READING TEXT:
#####

A Not Completely Happy Warrior: On Samuel Freedman’s “Into the Bright Sunshine”

WHEN MINNEAPOLIS erupted in protest after George Floyd’s murder in 2020, the scale of unrest may have surprised some. Though it’s a liberal city, Minneapolis is not widely known as a hub of social justice organizing when compared to Selma, Birmingham, and other flashpoints of the 1960s Civil Rights Movement. But in his gripping new biography, Into the Bright Sunshine: Young Hubert Humphrey and the Fight for Civil Rights, journalist Samuel G. Freedman reminds us that the city has long been a hotspot for struggles against racism.

Northern cities had their own brand of Jim Crow, often misleadingly described as “de facto,” which was imposed not by statute but through housing covenants and blatant discrimination by businesses and public officials. Mob violence was another factor. The hostility in Minneapolis extended to both African Americans and Jews, who, despite their miniscule numbers, launched vigorous movements for equality. A young city politician named Hubert Humphrey was listening.

Freedman seeks to salvage Humphrey’s legacy from his resounding loss in the 1968 presidential election, when his loyalty to Lyndon Johnson’s unpopular war in Vietnam divided the Democratic Party and allowed Richard Nixon to end nearly a decade of liberal dominance in Washington, DC. A professor at Columbia University, former columnist at The New York Times, and author of eight well-received books focused on Jewish and African American history, Freedman contends that this memory has masked the critical leadership that Humphrey provided on civil rights, most prominently by convincing delegates to the Democratic National Convention in 1948 to adopt a platform endorsing federal action against lynching, school segregation, and employment discrimination—all of them issues that Northern Democrats had previously equivocated on to avoid a confrontation with their Southern wing.

The civil rights plank, in fact, alienated many conservative white voters, and not just in the South. But it also galvanized Black voters and sparked a partisan realignment that continues to inform electoral politics in the United States. Critical to understanding that transformation, as Freedman demonstrates in this deeply researched and eloquently narrated account, is Humphrey’s experience as mayor of Minneapolis.

#####

TASKS TO PERFORM:
A. Copy the review of the Humphrey biography word for word, everything from "The civil rights" down to "mayor of Minneapolis.".
B. Pick up the review of the Humphrey biography right after its last sentence and keep it going.
The material has nothing to do with what you're asked to do here.

DATA:
#####

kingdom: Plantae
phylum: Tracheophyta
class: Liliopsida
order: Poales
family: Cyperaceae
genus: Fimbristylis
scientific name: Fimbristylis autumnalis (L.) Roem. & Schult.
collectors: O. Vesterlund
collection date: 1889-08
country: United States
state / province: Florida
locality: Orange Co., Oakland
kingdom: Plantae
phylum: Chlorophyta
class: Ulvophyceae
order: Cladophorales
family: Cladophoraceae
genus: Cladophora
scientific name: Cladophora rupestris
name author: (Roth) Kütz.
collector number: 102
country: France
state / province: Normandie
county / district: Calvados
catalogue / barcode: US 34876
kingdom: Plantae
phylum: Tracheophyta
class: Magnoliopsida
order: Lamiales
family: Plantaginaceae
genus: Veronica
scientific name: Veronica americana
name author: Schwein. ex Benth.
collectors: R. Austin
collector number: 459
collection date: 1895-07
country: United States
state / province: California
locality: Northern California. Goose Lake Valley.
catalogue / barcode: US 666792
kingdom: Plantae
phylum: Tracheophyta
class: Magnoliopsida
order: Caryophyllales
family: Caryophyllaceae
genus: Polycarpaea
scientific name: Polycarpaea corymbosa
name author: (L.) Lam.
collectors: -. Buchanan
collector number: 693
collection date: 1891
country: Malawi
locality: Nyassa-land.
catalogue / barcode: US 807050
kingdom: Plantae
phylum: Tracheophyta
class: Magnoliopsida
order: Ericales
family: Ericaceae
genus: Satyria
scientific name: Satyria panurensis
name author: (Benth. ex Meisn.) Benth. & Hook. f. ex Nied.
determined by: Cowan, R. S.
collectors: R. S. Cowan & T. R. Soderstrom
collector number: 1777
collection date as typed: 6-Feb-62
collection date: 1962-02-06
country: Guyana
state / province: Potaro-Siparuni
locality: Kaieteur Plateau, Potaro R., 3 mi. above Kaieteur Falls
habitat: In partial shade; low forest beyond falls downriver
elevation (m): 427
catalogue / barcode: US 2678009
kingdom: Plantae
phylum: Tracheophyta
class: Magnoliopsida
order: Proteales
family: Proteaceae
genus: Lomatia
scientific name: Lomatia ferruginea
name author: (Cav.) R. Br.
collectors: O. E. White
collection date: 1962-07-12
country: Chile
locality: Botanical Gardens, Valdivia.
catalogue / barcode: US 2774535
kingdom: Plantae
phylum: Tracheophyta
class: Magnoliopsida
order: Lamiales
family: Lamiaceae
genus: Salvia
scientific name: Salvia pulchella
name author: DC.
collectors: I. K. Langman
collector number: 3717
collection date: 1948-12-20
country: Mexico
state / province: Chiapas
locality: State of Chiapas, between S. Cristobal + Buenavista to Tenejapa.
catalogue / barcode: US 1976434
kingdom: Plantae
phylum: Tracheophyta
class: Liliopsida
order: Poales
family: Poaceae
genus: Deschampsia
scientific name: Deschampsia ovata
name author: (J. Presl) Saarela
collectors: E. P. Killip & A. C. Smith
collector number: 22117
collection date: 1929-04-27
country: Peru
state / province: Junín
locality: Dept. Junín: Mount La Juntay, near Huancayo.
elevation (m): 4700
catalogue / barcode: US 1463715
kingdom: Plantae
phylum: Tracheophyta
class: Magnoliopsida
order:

#####

OUTPUTS BY TASK:
A.
The civil rights plank, in fact, alienated many conservative white voters, and not just in the South. But it also galvanized Black voters and sparked a partisan realignment that continues to inform electoral politics in the United States. Critical to understanding that transformation, as Freedman demonstrates in this deeply researched and eloquently narrated account, is Humphrey’s experience as mayor of Minneapolis.

B.
Raised in an entirely white South Dakota town, Humphrey had only fleeting encounters with Black or Jewish Americans before his father drove him 300 miles to enroll at the University of Minnesota a few months before the 1929 stock market crash. He became active in Franklin D. Roosevelt’s Democratic Party and completed a master’s degree at Louisiana State University in Baton Rouge, where he encountered full-blown Jim Crow.

Freedman contends that Humphrey remained largely aloof to racial politics during his studies but experienced an awakening while working for Roosevelt’s Works Progress Administration, charged with giving speeches about the “danger of a militant and brutal Fascism.” That threat was particularly pressing in Minnesota.

“HITLER MUST BE LAUGHING!” read a 1941 front-page headline of the city’s Black newspaper, the Minneapolis Spokesman. The story detailed how the Minneapolis office of a West Coast airplane manufacturer was carrying out “strict orders from the main office … not to consider any Negroes for any technical work under any circumstances.” The paper’s publisher, Cecil Newman, charged that such policies echoed Hitler’s “theory that certain races are inferior,” and he inferred that “[t]hose who practice these things in America must believe as he does.”

Newman was not simply comparing Jim Crow to fascism; he and others documented close links between them. A week after the employment discrimination story appeared in the Spokesman, Minnesota-born aviator Charles Lindbergh told supporters of the America First Committee, which was still pushing to keep the United States out of the war, that the “greatest danger to this country” came not from Germany or Japan but from Jewish “ownership and influence in our motion pictures, our press, our radio, and our government.”

Lindbergh’s message tapped a deep vein of antisemitism in Minnesota, which included not just an active Ku Klux Klan chapter in the 1920s and the fascist Silver Shirts in the 1930s but also business owners who excluded Jews from housing, restaurants, and resorts. Sam Scheiner of the Minnesota Jewish Council described “a wide-spread secret movement in this country allied with, and supported and subsidized by the Nazi government of Germany and other Fascist powers and parties.”

Humphrey could have dodged the whole issue. His political hero, President Roosevelt, had tailored the New Deal to win support from Southern Democrats, ordered the internment of Japanese Americans, provided only reluctant support for Jewish refugees fleeing the Holocaust, and adopted civil rights policies only under pressure. Humphrey’s earliest support came from labor unions that were often hostile toward Black and Jewish workers.

So why did Humphrey risk his future by coming out hard for civil rights? Freedman offers a few psycho-experiential clues: a childhood encounter with African American road workers in South Dakota; his father’s opposition to the Ku Klux Klan; his sister Frances’s opposition to Jim Crow in Washington, DC; his upbringing in social gospel Protestantism. But old-fashioned political contact on the streets may have been the decisive factor. Freedman argues that it was the coalition of Black and Jewish activists headed by Newman and Scheiner that pushed him into action.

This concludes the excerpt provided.